Consumers Seeking Quality Information Online Often Find Patient Narratives Rather Than Objective Data
A study that investigated how easy or difficult it is for consumers to locate objective, validated health care information online found that Web sites most likely to be found by consumers are owned by private companies and provide information based on anecdotal patient experiences. Web sites less likely to be found have government or community-based ownership, are based on administrative data, and contain a mixture of quality, cost, and patient experience information. Searches for information on hospitals reveal more cost and quality information based on administrative data, whereas searches that focus on clinics or physicians are more likely to produce information based on patient narratives. B. Sick and J. M. Abraham, “Seek and Ye Shall Find: Consumer Search for Objective Health Care Cost and Quality Information,” American Journal of Medical Quality, Sept. 2011 (e-pub). 

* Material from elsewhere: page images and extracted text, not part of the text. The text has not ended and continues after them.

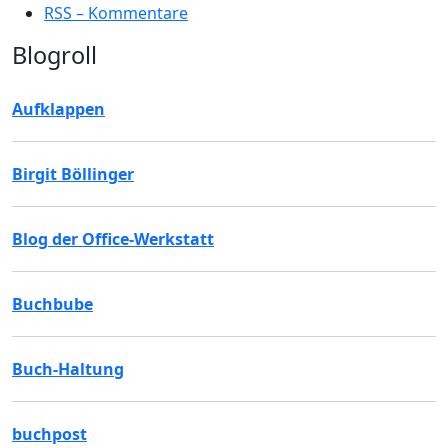
RSS – Kommentare
Blogroll
Aufklappen
Birgit Böllinger
Blog der Office-Werkstatt
Buchbube
Buch-Haltung
buchpost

Recommendations to Reduce Unnecessary Hospitalizations from Nursing Homes
The authors of this commentary suggest that multifaceted strategies are needed to reduce unnecessary hospitalizations of nursing home patients. These should include programs to address current incentives for hospitalization. The authors note that interventions designed to reduce preventable hospitalizations should be directed at facilities that have the infrastructure, leadership commitment, and culture of quality and safety necessary to undertake more acute care. J. G. Ouslander and R. A. Berenson, “Reducing Unnecessary Hospitalizations of Nursing Home Residents,” New England Journal of Medicine, September 2011 365(13):1165–67.